**What needs to be done**
Every line below between the one holding "Die Ausbildung von" and the one holding "Führerschein? Nicht mit", inclusive, should be copied exactly, and no other line.

● ● ● ●

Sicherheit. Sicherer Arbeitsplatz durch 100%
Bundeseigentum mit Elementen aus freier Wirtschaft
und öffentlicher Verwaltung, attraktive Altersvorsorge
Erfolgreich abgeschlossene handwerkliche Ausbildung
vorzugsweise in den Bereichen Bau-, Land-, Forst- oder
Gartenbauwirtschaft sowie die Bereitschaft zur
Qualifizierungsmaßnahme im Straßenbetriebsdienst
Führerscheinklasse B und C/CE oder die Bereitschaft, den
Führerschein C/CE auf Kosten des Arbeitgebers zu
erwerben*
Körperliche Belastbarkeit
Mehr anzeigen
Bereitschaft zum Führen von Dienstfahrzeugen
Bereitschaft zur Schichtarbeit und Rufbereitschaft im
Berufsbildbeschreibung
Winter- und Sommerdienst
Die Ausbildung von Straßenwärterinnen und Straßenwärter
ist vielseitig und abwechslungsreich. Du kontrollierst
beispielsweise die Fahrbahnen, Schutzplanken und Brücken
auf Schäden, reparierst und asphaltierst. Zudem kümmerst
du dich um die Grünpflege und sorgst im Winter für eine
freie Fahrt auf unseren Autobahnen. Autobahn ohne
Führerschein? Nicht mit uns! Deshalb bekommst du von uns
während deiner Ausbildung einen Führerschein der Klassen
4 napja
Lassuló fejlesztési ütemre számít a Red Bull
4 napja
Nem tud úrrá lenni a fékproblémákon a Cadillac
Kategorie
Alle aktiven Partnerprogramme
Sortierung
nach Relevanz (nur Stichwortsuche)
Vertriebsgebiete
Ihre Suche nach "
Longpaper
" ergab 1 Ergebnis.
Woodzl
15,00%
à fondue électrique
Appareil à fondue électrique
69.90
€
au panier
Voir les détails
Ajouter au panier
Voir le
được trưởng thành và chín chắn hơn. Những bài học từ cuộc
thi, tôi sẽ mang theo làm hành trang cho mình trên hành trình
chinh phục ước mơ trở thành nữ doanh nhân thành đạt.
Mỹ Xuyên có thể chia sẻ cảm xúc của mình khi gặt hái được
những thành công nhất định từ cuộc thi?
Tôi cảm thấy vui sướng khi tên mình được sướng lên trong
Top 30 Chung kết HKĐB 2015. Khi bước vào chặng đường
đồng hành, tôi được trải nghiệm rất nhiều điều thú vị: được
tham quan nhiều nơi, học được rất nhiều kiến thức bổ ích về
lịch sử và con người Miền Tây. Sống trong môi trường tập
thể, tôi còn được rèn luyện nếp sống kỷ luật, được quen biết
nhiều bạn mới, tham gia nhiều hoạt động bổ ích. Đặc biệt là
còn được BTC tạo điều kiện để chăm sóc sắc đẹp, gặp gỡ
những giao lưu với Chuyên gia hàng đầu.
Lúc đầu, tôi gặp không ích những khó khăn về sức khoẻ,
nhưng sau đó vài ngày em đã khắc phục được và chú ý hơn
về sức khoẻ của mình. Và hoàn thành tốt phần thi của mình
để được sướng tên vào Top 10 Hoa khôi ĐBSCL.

● ● ● ●

**Response for this exercise**
Die Ausbildung von Straßenwärterinnen und Straßenwärter
ist vielseitig und abwechslungsreich. Du kontrollierst
beispielsweise die Fahrbahnen, Schutzplanken und Brücken
auf Schäden, reparierst und asphaltierst. Zudem kümmerst
du dich um die Grünpflege und sorgst im Winter für eine
freie Fahrt auf unseren Autobahnen. Autobahn ohne
Führerschein? Nicht mit uns! Deshalb bekommst du von uns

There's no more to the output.